# Texte source:
_ _ _ _

Juliane Link. Comment s’élabore la collaboration artistique avec Nicole Mossoux au sein de votre compagnie ?
Patrick Bonté. Nous travaillons depuis une vingtaine d’années ensemble en alternant les projets. L’un des deux est toujours seul à l’initiative du projet et le rôle de l’autre est de lui permettre d’aller le plus loin possible dans ses intentions, en lui apportant la distance extérieure, en le contredisant, en enrichissant sa démarche ; mais surtout en essayant de se mettre à son service, pour l’accompagner dans son désir de création. Je crois que c’est de cette manière que la dynamique du travail s’est enrichie au fil des années. Nous avons toujours pu faire exactement ce dont nous avions intimement envie, tout en conservant une sensibilité commune.
Vous vous êtes construits autour de ce binôme et cette distinction, Nicole comme chorégraphe et vous comme metteur en scène.

_ _ _ _

# Consignes:
#1 Répondez aux questions suivantes d'après l'entretien.
(a) Depuis combien de temps Patrick Bonté et Nicole Mossoux travaillent-ils ensemble ?
(b) Combien d'entre eux sont à l'initiative d'un projet donné ?
(c) Quels rôles respectifs sont attribués à Nicole et à Patrick Bonté dans la distinction évoquée à la fin ?
#2 D'après l'entretien, énumérez toutes les manières par lesquelles le partenaire qui n'a pas l'initiative permet à l'autre d'aller le plus loin possible dans ses intentions.
#3 Recopiez un passage de l'entretien : commencez aux mots « Juliane Link. Comment » et arrêtez-vous après « metteur en scène. ».
Appuyez-vous uniquement sur l'entretien.

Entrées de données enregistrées
_ _ _ _

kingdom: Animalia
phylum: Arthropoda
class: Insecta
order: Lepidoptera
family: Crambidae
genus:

_ _ _ _

# Réponses par consigne:
#1
(a) Depuis une vingtaine d'années.
(b) Un seul des deux, toujours seul à l'initiative du projet.
(c) Nicole est chorégraphe et Patrick Bonté est metteur en scène.

#2
- Lui apporter la distance extérieure
- Le contredire
- Enrichir sa démarche
- Essayer de se mettre à son service, pour l'accompagner dans son désir de création

#3
Juliane Link. Comment s’élabore la collaboration artistique avec Nicole Mossoux au sein de votre compagnie ?
Patrick Bonté. Nous travaillons depuis une vingtaine d’années ensemble en alternant les projets. L’un des deux est toujours seul à l’initiative du projet et le rôle de l’autre est de lui permettre d’aller le plus loin possible dans ses intentions, en lui apportant la distance extérieure, en le contredisant, en enrichissant sa démarche ; mais surtout en essayant de se mettre à son service, pour l’accompagner dans son désir de création. Je crois que c’est de cette manière que la dynamique du travail s’est enrichie au fil des années. Nous avons toujours pu faire exactement ce dont nous avions intimement envie, tout en conservant une sensibilité commune.
Vous vous êtes construits autour de ce binôme et cette distinction, Nicole comme chorégraphe et vous comme metteur en scène.